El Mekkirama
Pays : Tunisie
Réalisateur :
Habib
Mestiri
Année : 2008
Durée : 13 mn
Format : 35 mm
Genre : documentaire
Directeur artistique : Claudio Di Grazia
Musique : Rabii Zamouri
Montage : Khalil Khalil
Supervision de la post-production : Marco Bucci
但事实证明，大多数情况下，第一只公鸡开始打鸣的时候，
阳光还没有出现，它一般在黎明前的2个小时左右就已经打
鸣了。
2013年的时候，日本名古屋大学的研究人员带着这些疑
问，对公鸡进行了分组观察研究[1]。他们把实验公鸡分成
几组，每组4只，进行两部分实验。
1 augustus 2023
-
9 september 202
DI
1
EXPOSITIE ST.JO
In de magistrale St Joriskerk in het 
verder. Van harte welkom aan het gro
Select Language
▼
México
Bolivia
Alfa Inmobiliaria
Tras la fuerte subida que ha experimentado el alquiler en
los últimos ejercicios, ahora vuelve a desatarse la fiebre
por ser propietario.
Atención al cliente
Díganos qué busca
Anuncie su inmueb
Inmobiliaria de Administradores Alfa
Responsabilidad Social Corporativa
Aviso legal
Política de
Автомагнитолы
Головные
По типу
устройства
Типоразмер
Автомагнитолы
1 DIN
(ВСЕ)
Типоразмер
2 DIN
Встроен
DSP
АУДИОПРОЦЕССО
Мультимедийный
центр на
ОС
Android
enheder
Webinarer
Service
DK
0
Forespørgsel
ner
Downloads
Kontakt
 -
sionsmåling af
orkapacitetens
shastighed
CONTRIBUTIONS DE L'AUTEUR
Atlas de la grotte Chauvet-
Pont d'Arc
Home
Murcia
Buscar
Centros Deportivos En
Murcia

________

* [Prompt]: Rewrite the records from their start through the line containing "Supervision de la", both ends included, as a Markdown table with the columns Row and Line, numbering each line and leaving out blank lines.

* [Task response]:
| Row | Line |
|---|---|
| 1 | El Mekkirama |
| 2 | Pays : Tunisie |
| 3 | Réalisateur : |
| 4 | Habib |
| 5 | Mestiri |
| 6 | Année : 2008 |
| 7 | Durée : 13 mn |
| 8 | Format : 35 mm |
| 9 | Genre : documentaire |
| 10 | Directeur artistique : Claudio Di Grazia |
| 11 | Musique : Rabii Zamouri |
| 12 | Montage : Khalil Khalil |
| 13 | Supervision de la post-production : Marco Bucci |